Entries from a collection:
○ ○ ○ ○ ○ ○ ○

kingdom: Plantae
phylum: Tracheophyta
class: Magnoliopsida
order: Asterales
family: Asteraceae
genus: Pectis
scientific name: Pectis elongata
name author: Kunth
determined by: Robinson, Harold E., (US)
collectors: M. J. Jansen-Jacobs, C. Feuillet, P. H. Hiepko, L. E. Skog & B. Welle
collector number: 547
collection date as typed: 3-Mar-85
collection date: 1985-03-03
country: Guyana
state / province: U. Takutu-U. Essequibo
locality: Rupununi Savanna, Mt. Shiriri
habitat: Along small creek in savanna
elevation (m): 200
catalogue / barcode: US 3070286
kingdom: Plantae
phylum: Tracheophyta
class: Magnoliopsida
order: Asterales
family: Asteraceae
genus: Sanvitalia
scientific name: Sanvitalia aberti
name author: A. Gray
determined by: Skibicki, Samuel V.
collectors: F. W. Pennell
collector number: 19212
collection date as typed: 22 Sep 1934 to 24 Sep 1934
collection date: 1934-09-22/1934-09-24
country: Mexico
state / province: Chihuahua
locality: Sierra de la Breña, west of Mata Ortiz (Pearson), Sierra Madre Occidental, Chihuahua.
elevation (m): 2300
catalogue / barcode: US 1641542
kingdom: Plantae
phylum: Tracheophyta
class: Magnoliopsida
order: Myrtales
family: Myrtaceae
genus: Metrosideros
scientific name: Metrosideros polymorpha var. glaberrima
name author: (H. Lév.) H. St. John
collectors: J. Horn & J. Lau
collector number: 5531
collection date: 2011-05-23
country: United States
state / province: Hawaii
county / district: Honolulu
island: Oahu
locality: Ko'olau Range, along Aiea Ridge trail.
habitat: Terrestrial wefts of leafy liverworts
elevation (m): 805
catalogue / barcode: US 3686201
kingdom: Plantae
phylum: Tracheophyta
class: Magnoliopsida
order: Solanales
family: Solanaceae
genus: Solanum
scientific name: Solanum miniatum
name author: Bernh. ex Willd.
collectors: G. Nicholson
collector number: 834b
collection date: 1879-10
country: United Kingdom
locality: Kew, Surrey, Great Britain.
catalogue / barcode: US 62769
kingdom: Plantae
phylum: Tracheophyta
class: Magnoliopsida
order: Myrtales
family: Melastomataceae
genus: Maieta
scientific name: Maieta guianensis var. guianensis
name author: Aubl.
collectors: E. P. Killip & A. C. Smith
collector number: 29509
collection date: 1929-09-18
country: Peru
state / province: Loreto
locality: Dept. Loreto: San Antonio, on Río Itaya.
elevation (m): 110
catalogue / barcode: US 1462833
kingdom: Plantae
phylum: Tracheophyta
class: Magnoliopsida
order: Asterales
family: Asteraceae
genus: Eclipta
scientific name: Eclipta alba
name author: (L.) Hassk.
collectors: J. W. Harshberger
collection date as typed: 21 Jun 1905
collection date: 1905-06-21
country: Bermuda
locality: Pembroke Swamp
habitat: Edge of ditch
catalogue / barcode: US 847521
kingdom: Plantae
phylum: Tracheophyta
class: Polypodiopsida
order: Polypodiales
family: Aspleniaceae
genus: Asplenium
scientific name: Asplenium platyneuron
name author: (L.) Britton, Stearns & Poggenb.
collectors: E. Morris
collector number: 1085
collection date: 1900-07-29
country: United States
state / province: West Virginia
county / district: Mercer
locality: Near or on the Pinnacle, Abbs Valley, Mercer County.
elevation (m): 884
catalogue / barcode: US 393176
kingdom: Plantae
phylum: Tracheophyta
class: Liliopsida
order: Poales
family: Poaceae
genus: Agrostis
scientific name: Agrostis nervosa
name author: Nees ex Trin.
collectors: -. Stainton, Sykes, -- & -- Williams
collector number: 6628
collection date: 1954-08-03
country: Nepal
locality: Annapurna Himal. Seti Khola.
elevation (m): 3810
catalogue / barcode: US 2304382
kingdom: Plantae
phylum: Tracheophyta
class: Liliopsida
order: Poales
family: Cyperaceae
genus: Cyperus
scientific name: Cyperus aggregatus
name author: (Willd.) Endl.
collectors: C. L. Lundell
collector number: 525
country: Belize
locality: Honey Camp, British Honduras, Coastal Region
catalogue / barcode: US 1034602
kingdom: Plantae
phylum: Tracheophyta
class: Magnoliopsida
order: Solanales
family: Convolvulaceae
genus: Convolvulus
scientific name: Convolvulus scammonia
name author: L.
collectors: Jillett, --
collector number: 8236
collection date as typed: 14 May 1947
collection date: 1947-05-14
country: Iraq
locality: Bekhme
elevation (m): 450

○ ○ ○ ○ ○ ○ ○

§ **Task to carry out**: Can you rewrite the records as a Markdown table, starting at the line that contains "collectors: C. L. Lundell" and ending with the last line of the records? Use the columns Row and Line, number each row, and leave out blank lines.

§ **Result of the exercise**:
| Row | Line |
|---|---|
| 1 | collectors: C. L. Lundell |
| 2 | collector number: 525 |
| 3 | country: Belize |
| 4 | locality: Honey Camp, British Honduras, Coastal Region |
| 5 | catalogue / barcode: US 1034602 |
| 6 | kingdom: Plantae |
| 7 | phylum: Tracheophyta |
| 8 | class: Magnoliopsida |
| 9 | order: Solanales |
| 10 | family: Convolvulaceae |
| 11 | genus: Convolvulus |
| 12 | scientific name: Convolvulus scammonia |
| 13 | name author: L. |
| 14 | collectors: Jillett, -- |
| 15 | collector number: 8236 |
| 16 | collection date as typed: 14 May 1947 |
| 17 | collection date: 1947-05-14 |
| 18 | country: Iraq |
| 19 | locality: Bekhme |
| 20 | elevation (m): 450 |